======== EXERCISE MATERIALS

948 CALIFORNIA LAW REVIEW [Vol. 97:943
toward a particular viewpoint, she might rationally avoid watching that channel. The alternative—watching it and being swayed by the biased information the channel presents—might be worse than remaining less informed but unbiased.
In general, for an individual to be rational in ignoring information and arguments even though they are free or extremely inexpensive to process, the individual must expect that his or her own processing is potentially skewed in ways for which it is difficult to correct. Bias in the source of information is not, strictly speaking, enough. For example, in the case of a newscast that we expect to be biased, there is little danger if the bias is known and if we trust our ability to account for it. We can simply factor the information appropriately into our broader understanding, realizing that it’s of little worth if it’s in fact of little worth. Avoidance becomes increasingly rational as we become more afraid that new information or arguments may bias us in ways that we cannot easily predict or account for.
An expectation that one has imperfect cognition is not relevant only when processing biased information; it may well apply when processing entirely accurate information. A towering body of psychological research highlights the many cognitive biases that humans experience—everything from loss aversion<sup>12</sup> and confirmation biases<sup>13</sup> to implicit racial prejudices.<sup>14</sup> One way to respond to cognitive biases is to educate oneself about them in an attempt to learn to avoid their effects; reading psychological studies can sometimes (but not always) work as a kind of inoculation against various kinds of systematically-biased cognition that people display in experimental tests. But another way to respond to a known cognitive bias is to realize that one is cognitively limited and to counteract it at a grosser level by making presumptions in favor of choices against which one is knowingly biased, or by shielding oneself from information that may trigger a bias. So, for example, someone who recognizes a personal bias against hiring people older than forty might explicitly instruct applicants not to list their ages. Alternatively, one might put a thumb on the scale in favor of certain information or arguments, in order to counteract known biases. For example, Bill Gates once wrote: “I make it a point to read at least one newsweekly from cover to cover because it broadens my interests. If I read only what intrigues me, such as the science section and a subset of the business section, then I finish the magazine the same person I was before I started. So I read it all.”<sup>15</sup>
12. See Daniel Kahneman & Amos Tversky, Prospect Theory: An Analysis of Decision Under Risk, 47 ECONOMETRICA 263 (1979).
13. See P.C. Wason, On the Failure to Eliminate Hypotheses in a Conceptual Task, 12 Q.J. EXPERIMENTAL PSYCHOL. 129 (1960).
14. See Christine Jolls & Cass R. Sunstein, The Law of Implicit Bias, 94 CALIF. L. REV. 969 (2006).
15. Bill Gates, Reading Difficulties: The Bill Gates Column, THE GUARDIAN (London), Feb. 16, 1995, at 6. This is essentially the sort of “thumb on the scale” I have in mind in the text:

================

TASK TO CARRY OUT.
Copy every record above exactly as it stands.

COMPLETED EXERCISE.
948 CALIFORNIA LAW REVIEW [Vol. 97:943
toward a particular viewpoint, she might rationally avoid watching that channel. The alternative—watching it and being swayed by the biased information the channel presents—might be worse than remaining less informed but unbiased.
In general, for an individual to be rational in ignoring information and arguments even though they are free or extremely inexpensive to process, the individual must expect that his or her own processing is potentially skewed in ways for which it is difficult to correct. Bias in the source of information is not, strictly speaking, enough. For example, in the case of a newscast that we expect to be biased, there is little danger if the bias is known and if we trust our ability to account for it. We can simply factor the information appropriately into our broader understanding, realizing that it’s of little worth if it’s in fact of little worth. Avoidance becomes increasingly rational as we become more afraid that new information or arguments may bias us in ways that we cannot easily predict or account for.
An expectation that one has imperfect cognition is not relevant only when processing biased information; it may well apply when processing entirely accurate information. A towering body of psychological research highlights the many cognitive biases that humans experience—everything from loss aversion<sup>12</sup> and confirmation biases<sup>13</sup> to implicit racial prejudices.<sup>14</sup> One way to respond to cognitive biases is to educate oneself about them in an attempt to learn to avoid their effects; reading psychological studies can sometimes (but not always) work as a kind of inoculation against various kinds of systematically-biased cognition that people display in experimental tests. But another way to respond to a known cognitive bias is to realize that one is cognitively limited and to counteract it at a grosser level by making presumptions in favor of choices against which one is knowingly biased, or by shielding oneself from information that may trigger a bias. So, for example, someone who recognizes a personal bias against hiring people older than forty might explicitly instruct applicants not to list their ages. Alternatively, one might put a thumb on the scale in favor of certain information or arguments, in order to counteract known biases. For example, Bill Gates once wrote: “I make it a point to read at least one newsweekly from cover to cover because it broadens my interests. If I read only what intrigues me, such as the science section and a subset of the business section, then I finish the magazine the same person I was before I started. So I read it all.”<sup>15</sup>
12. See Daniel Kahneman & Amos Tversky, Prospect Theory: An Analysis of Decision Under Risk, 47 ECONOMETRICA 263 (1979).
13. See P.C. Wason, On the Failure to Eliminate Hypotheses in a Conceptual Task, 12 Q.J. EXPERIMENTAL PSYCHOL. 129 (1960).
14. See Christine Jolls & Cass R. Sunstein, The Law of Implicit Bias, 94 CALIF. L. REV. 969 (2006).
15. Bill Gates, Reading Difficulties: The Bill Gates Column, THE GUARDIAN (London), Feb. 16, 1995, at 6. This is essentially the sort of “thumb on the scale” I have in mind in the text:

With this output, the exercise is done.